Hacia una ley de financiamiento educativo

El pasado 9 de septiembre el Presidente de la Nación elevó al Congreso el proyecto de ley de Financiamiento a la Educación, la Ciencia y la Tecnología, que propone un incremento gradual del presupuesto hasta alcanzar, en el año 2010, el equivalente al 6% del PBI.

El amplio abanico de personalidades que se dio cita para acompañar el anuncio presidencial mostró el creciente consenso que existe en considerar la educación como un eje central de la estrategia de desarrollo. De manera inédita, los gobernadores, dirigentes sindicales, figuras de la cultura, representantes de los organismos de derechos humanos, referentes empresariales, rectores de las universidades nacionales y dirigentes de los gremios docentes se unieron para expresar su apoyo a la iniciativa.

La perspectiva de contar con una ley de estas características genera, por primera vez en mucho tiempo, las condiciones para planificar el crecimiento y la transformación del sistema educativo hacia la Argentina del Segundo Centenario.

Para avanzar en esta dirección es necesario tener metas claras y evaluables que permitan asegurar su cumplimiento. Estas metas deben garantizar que el esfuerzo social vea sus frutos en una mayor escolarización de la población y al mismo tiempo en un sustantivo mejoramiento de la calidad de la educación que se brinda en todos los niveles del sistema.

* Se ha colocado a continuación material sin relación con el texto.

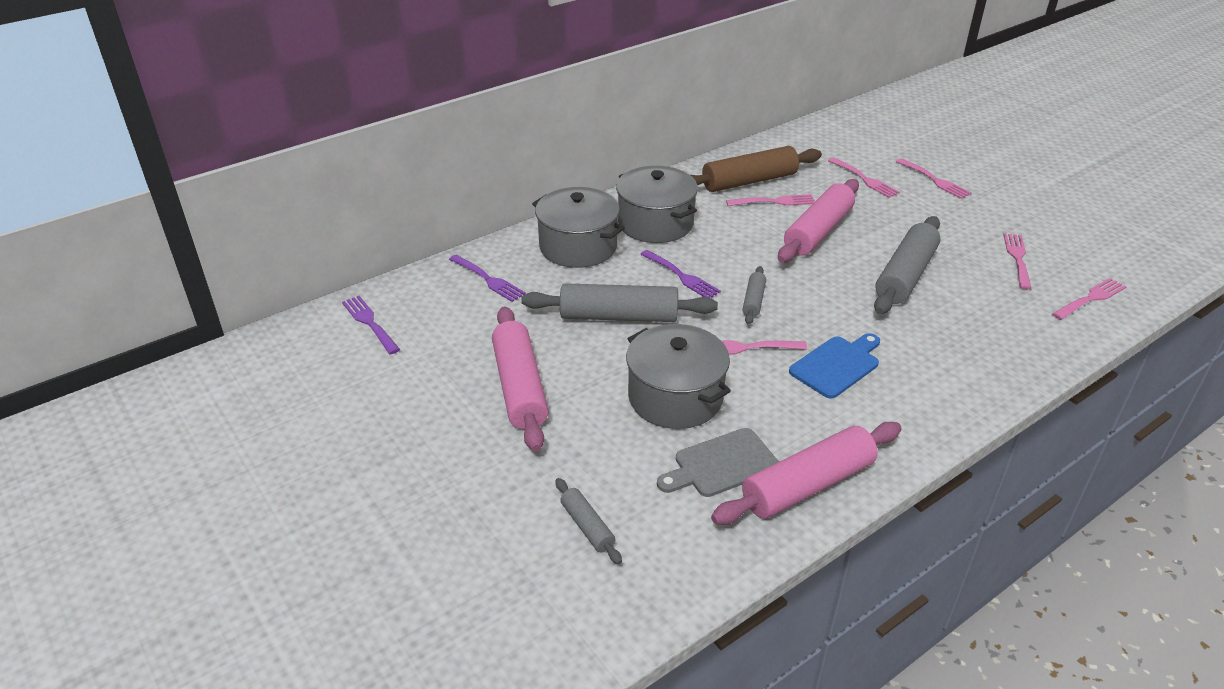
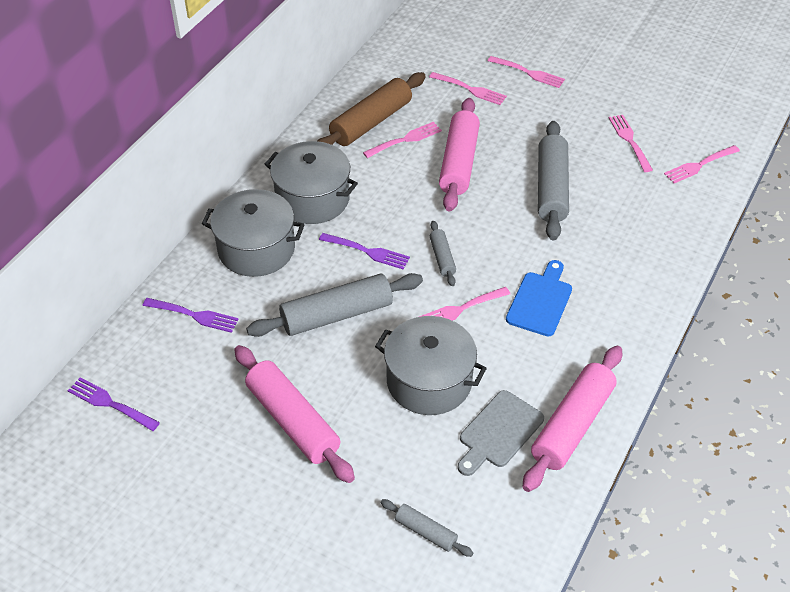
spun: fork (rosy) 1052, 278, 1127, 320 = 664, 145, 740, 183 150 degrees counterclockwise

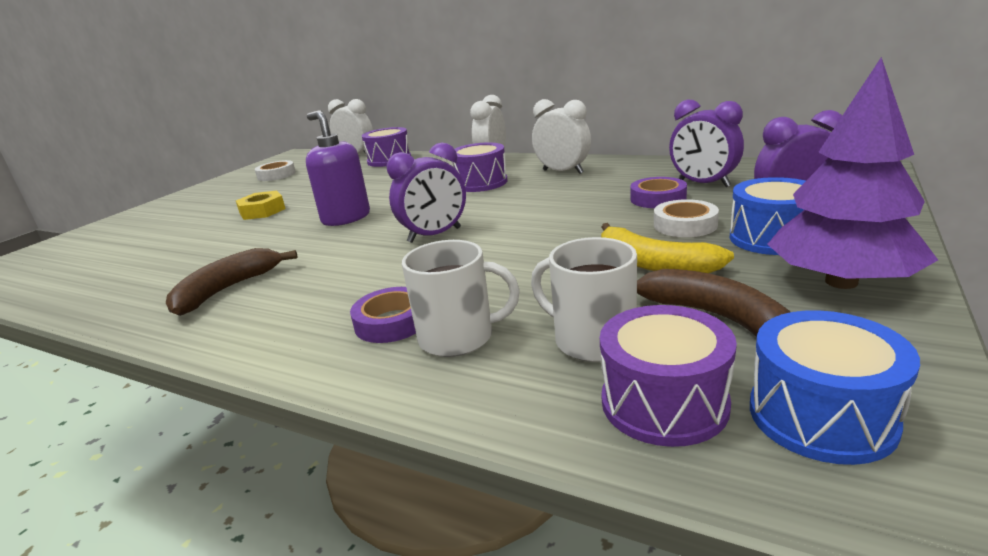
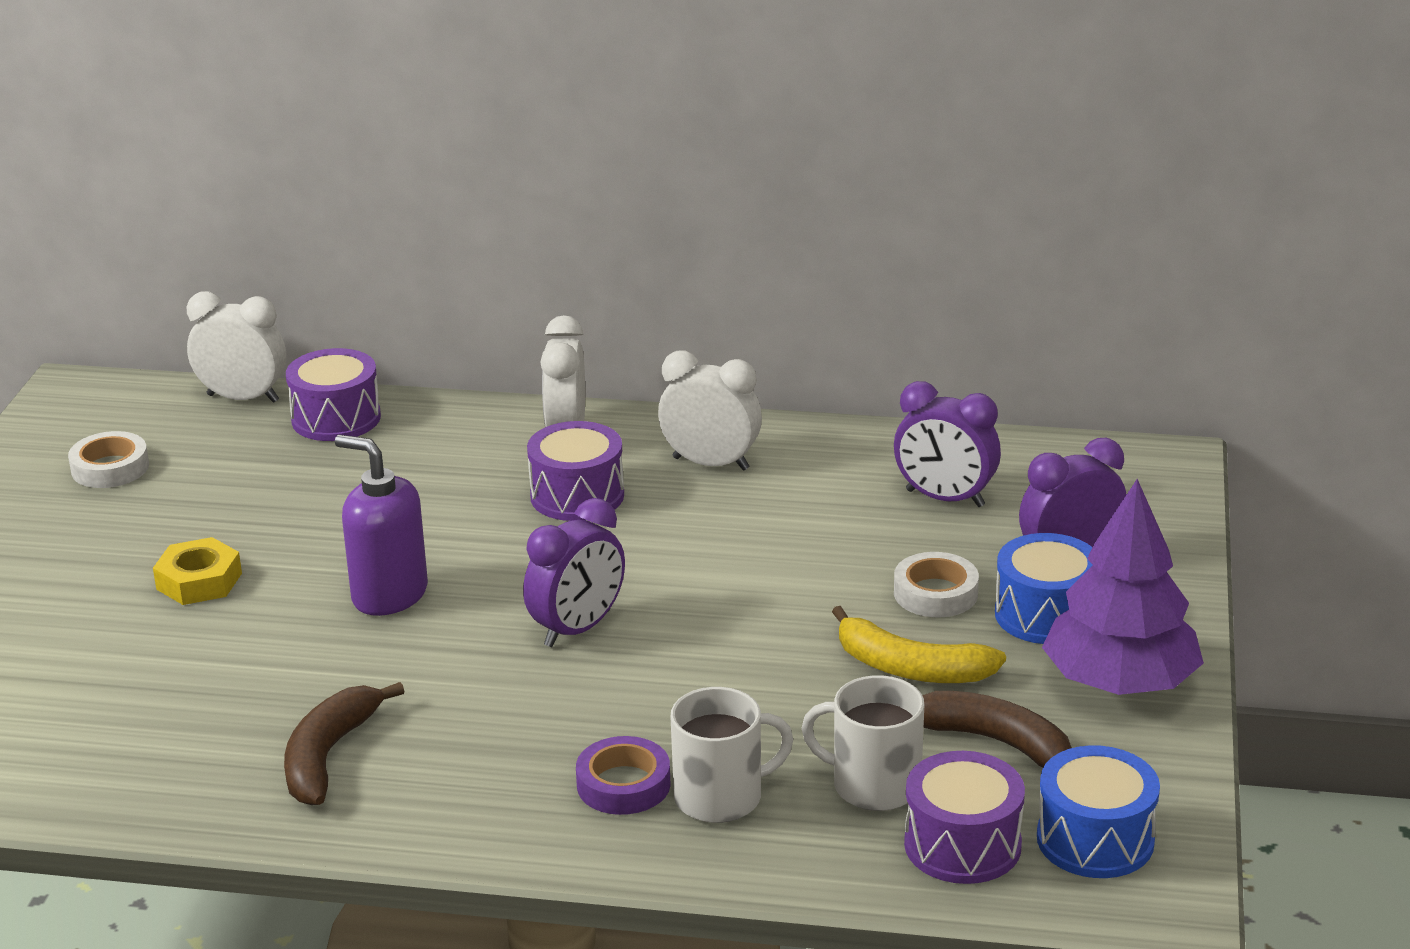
missing: tape (purple) 630, 177, 687, 208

Respecto de las metas cuantitativas, resulta imperioso avanzar en la escolarización de los chicos en las edades más tempranas. Es necesario incorporar a los niños de tres a cinco años que provienen de familias de sectores populares, pues es la mejor estrategia para que su escolaridad básica sea exitosa. También tenemos deudas con el cumplimiento de los 10 años de escolaridad obligatoria. Ello exige llevar adelante políticas que faciliten la permanencia en la escuela a través de becas, material didáctico y apoyo pedagógico para aquellos que más lo necesiten. Los esfuerzos por ampliar la escolarización también requerirán estrategias específicas para extender la cobertura en la escuela media, en la educación de adultos y, muy especialmente, en la alfabetización.

Sin embargo, no nos cabe duda de que la principal y más compleja tarea estará dirigida a los aspectos cualitativos. Es en este campo donde las estrategias de transformación requieren más tiempo y constancia, y donde los aspectos específicamente pedagógicos adquieren mayor dimensión.

Aumentar el tiempo de clase de los estudiantes que provienen de familias de menores recursos es imprescindible, pero también hay que garantizar que este tiempo extra signifique más aprendizajes. Mejorar las condiciones salariales y de trabajo de los docentes también es un camino que debemos recorrer inmediatamente. A la vez, debemos acompañar estas mejoras con una transformación en la carrera docente que favorezca una capacitación de base y permanente de alta calidad.

Un aspecto que exigirá un profundo debate es la elaboración de políticas que permitan avanzar hacia una creciente igualdad en el acceso a los saberes que debe garantizar el sistema educativo. Para ello es imprescindible terminar con la fragmentación y segmentación que determina que los chicos que provienen de las regiones y de las familias más pobres reciban inferior calidad educativa. En este sentido es tan necesario que debatamos en el Consejo Federal de Educación mecanismos que nos permitan tender a la unidad de nuestro sistema, como desarrollar desde el Ministerio de Educación estrategias para compensar las desigualdades regionales y familiares. Como vemos, los desafíos que plantea la Ley no son pocos. Contar con mayores recursos es condición necesaria pero no suficiente para alcanzar una educación de calidad para todos. Se requiere abrir el debate amplio y profundo acerca de las transformaciones legislativas y pedagógicas necesarias para alcanzar este objetivo. Los docentes deberán tener un protagonismo central en este debate.

La perspectiva de que paulatinamente se resuelvan los déficits materiales volverá a colocar en nuestras manos la construcción de esa escuela que nuestros niños y jóvenes merecen y que el país necesita para alcanzar un futuro de progreso, bienestar e igualdad de posibilidades para todos.